I'm Marcie because Ryan only knew Lily.

The kettle pops. Heather pours two mugs of tea and sets them on the breakfast bar between us.

"So, should I tell him you're interested? It might be good for you to have a boyfriend. Get you out of the apartment a little more." Heather grins. "Oh my god, you can double with Everett and me!"

"No," I say sharply.

Heather flinches back a little. "I thought-"

"I'm not interested." Even if he's not Ryan-and he's not, he can't be, it's not possible-I could never go out with Ben. I don't even know if I can see him again. "I never will be. Tell him to back off."

"Whoa." Heather fiddles with her teabag. "Should I, like, tell other people to stay away? Am I missing part of the story?"

If he's not Ryan, I don't want to ruin his life. I shake my head. "He just... gives me the creeps."

"Noted." She nods. "Maybe I'll warn Steph anyway. He did go up to her first. Did he, like, say anything or...?"

"I want to talk about something else." I gnaw on my lip. "Please."

"No problem. God, I'm sorry, I didn't realize." She shakes her head. "Trust me, I have plenty to talk about. So, you know how excited I was to work with Mrs. Mathers?"

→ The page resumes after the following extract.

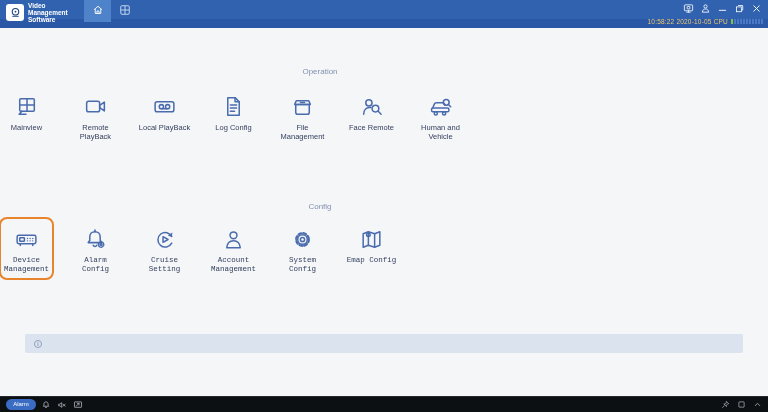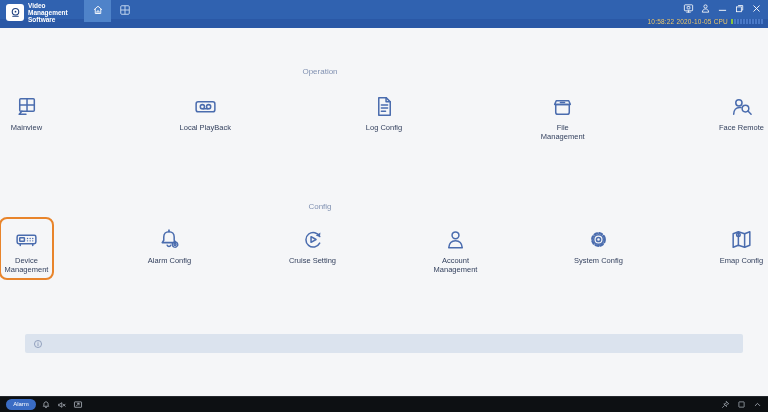"Mainview" .icon-row { gap: none -> 16px; justify-content: space-between -> flex-start }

I nod. She spent almost all summer gushing about the head editor of the Arkly and what a dream learning from her would be.

"Well, it turns out she fucking quit the week before classes started." Heather yanks the teabag out of her cup and drops it immediately in the trash. "So we've got this new guy, Scott." She says his name like it's poison. "He wants us to call him Mr. Daugherty, but there's no way I'm doing that."

"That bad already?" I ask, trying to hold onto the normalcy of this conversation instead of letting my mind wander.

"I can't even begin to explain." Heather rolls her eyes luxuriously. She's really good at it, somehow. "It's like he literally doesn't even see the writers. I got chucked this assignment, which I'm really fucking grateful for, but he took my photographer into his office to have a whole conversation about his 'angle' for the piece. Kel literally had to leave the meeting and come out and tell me the whole thing."

I grimace supportively and fiddle with my own tea. I only have to make a few listening noises for Heather to keep going, which is one of my favorite things about her. It's not that she doesn't care about me-I think she does, in her own way-but she's a nonstop conversation machine powered by "mm-hmms." After Scott, she tells me about the weird power dynamic between juniors and seniors on the paper, as well as how crazy it is to work with real adults for the first time. I don't mention that I've done that with my summer job at one of the cafes in town. Heather's parents help out with tuition, so she spent the summer volunteering with a few other kids on a paper they were writing, editing, and publishing themselves. The spam letter for Lily taunts me from the pile of discarded mail. My mom would probably help out with tuition if I asked her. But I cut her off with everyone else in the great phone-smashing. Marcie's parents are on a sailboat trip around the world with no cell reception. It's easier this way.

By the time Heather moves onto what her assignment actually is, I almost feel normal, and my tea is brutally over-steeped. I pull out the bag and lean over the breakfast bar to drop it in the trash next to hers. She smiles sheepishly.

"The universal Marcie signal for homework you really need to get to?"

I nod. "But I hope Scott pulls his head out of his ass soon."

"Thanks." She rolls her eyes again like she's not hopeful. "But, oh my god, I completely forgot. How was the first day of your first full semester?"

I wander over to the table where I left my laptop, turning the question over in my head. "Remains to be seen, I think."